| PROBLEM STATEMENT |
Say the number of lines holding the word "کردن" in the data, and leave out everything else.

| RECORDED INFORMATION |
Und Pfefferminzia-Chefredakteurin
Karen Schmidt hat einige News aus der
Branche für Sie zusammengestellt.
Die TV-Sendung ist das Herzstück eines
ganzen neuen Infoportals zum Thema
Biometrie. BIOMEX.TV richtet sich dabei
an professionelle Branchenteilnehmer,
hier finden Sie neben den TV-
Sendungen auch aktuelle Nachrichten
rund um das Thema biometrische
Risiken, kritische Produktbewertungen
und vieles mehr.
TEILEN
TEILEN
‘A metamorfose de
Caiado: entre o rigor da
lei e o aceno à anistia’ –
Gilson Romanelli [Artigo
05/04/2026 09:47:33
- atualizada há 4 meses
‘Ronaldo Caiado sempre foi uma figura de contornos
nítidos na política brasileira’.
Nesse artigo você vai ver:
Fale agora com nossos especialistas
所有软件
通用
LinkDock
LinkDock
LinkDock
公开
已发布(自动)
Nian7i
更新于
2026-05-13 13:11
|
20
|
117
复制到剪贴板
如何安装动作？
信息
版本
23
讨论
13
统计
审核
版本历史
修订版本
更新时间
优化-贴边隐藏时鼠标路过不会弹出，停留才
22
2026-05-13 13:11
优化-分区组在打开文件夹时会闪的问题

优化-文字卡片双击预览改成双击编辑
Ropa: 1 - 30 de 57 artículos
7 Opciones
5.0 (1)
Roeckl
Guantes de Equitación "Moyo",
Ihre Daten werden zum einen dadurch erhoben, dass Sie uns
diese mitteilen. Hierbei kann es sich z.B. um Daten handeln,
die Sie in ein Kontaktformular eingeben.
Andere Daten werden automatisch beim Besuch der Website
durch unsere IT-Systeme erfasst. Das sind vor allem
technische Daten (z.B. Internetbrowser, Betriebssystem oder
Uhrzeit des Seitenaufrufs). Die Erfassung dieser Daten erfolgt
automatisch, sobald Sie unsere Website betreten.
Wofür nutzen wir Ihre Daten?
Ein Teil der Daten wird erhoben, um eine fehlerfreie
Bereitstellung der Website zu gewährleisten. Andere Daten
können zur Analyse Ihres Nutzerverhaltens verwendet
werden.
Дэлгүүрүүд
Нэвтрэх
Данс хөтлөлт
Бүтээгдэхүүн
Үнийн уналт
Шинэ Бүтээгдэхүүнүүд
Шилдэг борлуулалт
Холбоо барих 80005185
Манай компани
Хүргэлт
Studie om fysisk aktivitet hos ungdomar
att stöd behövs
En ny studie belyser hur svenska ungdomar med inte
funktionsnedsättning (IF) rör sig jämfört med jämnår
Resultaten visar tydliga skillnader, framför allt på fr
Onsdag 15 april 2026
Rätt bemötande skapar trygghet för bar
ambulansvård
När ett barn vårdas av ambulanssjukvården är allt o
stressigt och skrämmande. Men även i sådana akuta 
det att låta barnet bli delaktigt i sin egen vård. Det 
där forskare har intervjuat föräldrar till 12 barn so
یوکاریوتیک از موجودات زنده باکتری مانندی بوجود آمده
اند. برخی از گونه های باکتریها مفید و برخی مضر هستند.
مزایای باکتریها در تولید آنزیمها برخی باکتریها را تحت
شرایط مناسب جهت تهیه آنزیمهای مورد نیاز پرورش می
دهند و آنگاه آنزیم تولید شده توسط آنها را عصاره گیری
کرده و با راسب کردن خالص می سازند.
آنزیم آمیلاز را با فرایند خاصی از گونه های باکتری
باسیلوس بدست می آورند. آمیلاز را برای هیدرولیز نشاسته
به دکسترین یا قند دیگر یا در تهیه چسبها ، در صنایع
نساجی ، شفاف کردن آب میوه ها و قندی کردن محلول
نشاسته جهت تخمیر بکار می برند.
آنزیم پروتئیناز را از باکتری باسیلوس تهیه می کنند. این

| FINAL ANSWER |
2